Published on the 03/03/2021 | Written by Heather Wright
April trial a step towards reopening Kiwi borders…
Air New Zealand says the Travel Pass health app is ‘a step in the right direction’ in reopening New Zealand’s borders – but it’s still in discussions with the New Zealand government over the lab validation required for the app to work.
The airline expects to begin trialling the Travel Pass, developed by the International Air Transport Association (IATA) on its Auckland-Sydney route at the start of April.
The apps, which are essentially digital health certificates linked to e-passports, are seen as a possible solution to bypass the quarantine quagmire, open borders and enable international travel again.
“Once borders reopen, travel is going to look very different.”

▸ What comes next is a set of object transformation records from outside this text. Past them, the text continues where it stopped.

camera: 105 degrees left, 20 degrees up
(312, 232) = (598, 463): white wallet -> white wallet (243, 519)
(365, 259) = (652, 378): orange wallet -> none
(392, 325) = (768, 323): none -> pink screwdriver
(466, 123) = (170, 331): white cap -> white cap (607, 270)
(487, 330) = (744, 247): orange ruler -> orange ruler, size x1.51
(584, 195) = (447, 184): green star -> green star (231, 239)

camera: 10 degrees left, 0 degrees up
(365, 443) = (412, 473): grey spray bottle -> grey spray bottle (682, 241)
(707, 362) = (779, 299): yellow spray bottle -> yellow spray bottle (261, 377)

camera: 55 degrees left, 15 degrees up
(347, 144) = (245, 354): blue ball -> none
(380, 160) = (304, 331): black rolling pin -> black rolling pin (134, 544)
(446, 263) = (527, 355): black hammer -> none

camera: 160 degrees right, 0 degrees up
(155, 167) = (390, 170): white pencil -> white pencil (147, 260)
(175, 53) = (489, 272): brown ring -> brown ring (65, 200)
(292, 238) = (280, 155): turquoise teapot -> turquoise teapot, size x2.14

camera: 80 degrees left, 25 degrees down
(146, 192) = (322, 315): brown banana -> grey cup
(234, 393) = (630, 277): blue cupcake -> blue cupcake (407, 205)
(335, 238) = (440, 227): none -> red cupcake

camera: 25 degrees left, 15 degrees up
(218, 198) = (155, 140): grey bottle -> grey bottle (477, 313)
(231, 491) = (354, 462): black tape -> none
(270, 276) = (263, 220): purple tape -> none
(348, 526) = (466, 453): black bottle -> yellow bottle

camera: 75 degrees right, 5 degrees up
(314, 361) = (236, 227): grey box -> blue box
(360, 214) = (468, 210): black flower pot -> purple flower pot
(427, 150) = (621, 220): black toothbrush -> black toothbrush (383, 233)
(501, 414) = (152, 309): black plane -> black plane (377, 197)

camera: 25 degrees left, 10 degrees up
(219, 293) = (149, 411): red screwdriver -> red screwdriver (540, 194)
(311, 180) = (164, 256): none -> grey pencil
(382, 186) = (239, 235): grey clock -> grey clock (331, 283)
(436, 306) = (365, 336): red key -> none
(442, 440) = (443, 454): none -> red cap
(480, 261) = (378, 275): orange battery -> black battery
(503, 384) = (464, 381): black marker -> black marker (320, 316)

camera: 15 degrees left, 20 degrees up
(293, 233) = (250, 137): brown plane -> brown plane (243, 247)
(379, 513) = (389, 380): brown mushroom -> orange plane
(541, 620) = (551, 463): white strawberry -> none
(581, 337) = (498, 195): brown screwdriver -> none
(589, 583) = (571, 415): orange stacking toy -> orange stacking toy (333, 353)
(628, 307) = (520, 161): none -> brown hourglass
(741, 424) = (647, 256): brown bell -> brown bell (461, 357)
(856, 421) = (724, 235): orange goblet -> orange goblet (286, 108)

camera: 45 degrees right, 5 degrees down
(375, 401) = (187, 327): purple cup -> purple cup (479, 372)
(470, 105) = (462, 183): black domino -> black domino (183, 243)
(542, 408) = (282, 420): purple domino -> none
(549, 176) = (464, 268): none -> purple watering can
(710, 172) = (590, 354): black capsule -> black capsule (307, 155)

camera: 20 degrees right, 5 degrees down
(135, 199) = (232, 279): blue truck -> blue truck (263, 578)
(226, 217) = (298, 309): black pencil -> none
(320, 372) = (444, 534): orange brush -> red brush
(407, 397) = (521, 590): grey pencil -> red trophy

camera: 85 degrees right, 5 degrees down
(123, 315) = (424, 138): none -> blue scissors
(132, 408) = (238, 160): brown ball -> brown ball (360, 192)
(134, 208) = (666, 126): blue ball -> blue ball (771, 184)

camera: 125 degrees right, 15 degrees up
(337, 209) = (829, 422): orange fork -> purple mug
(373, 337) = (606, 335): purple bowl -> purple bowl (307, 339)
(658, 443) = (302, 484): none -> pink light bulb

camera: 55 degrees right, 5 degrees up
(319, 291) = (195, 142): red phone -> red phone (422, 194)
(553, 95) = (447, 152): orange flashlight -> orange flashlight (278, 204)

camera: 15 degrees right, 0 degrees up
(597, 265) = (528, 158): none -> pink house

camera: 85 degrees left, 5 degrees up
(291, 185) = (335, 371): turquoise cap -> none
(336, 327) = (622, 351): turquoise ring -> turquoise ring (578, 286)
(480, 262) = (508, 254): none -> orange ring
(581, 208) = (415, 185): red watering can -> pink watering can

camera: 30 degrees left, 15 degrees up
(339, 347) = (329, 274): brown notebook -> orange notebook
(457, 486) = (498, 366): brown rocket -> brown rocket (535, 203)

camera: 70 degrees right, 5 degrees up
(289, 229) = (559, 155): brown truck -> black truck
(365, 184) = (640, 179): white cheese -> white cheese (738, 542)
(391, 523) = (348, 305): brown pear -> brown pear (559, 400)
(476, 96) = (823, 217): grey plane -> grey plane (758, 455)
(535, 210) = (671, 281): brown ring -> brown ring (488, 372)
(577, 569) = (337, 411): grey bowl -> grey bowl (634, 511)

The IATA pass provides a global and standardised solution to validate and authenticate all country regulations regarding Covid passenger travel requirements, helping address issues of testing and the complexity of differing requirements for each country, along with passenger confusion and inefficiencies.
The app can hold personalised data, including verified Covid-19 test results or vaccination details on the travellers mobile device. The results and vaccination details are sent from registered laboratories to the passenger’s phone as a verifiable credential. That information, which is linked to the travellers e-passport, can then be shared with airlines to prove the traveller meets the requirements of the destination country.
But it’s that ‘verified’ aspect that could prove a sticking point. Government endorsed labs will do the testing for outbound travel from New Zealand, while for inbound travel, the New Zealand government will need to accept test results from labs endorsed by the government of origin – making intergovernmental agreement part of the solution.
Air New Zealand was coy today about where exactly things stand on the validation front.
A spokesperson told iStart the airline has been speaking with the government since January and continues ‘to have conversations around options for validation of testing and vaccination’.
“We will continue to work with the government and provide information on how IATA’s platform works in our operational environment,” the spokesperson says. The airline declined to comment on whether it was confident accreditation of labs would be achieved in time for the April trial.
Qantas is already trialling the IATA app as well as the World Economic Forum/Commons Project Foundation-developed CommonPass app. While the initial Qantas trials focused on airline crew, that was extended this week to Australians returning home.
Singapore Airlines, Emirates, Qatar and Etihad are also trialling the IATA app.
Jennifer Sepull, Air New Zealand chief digital officer, says the app will provide customers and the airline alike that everyone on board meets the government health requirements, while also speeding up the check-in process and unlocking the potential for contactless travel.
“Once borders reopen, travel is going to look very different, with customers’ health data needing to be verified at check-in,” Sepull says. “It’s essentially like having a digital health certificate that can be easily and securely shared with airlines. This will give customers peace of mind that they meet all travel requirements for the different countries around the world before they even get to the airport.”
Says the Air New Zealand spokesperson: “With constantly changing entry and departure testing and paperwork requirements, we want to streamline the health verification process to help customers know what they need to take their next international trip safely.
“For our crew, keeping up to date with testing requirements, whether that’s presenting a negative Covid-19 test 72 hours before departure or 96 hours is tricky but likely to be our reality for years to come.
“We know travelling is more complicated these days and giving our crew and customers the tools to digitally manage everything in one place will give them the confidence they need to fly.”
Air New Zealand says Kiwi customers will be able to create a digital health wallet linked to their e-passport.
Once the traveller has been tested and/or vaccinated, labs will securely send the data to the individual’s app. It then checks requirements for travel against the data and customers who meet those requirements will be given the green tick to travel.
Because the app validates the data against government requirements, it will be able to tell if someone has had one shot when two shots are required.
IATA says since the data is sent from a registered lab to the passengers phone as a verifiable credential it’s not possible for the passenger to tamper with the data. There are also check put in place to ensure the passengers identity to avoid transferring test results to someone else.
The system is decentralised, with no central database storing the passenger information, and passengers ‘have complete discretion as to whether they share their data or not, including what data’. Passengers can also delete their data at any time, Air New Zealand says.
The airline says paper based alternatives will be available for anyone who doesn’t have a smartphone, or doesn’t want to use Travel Pass.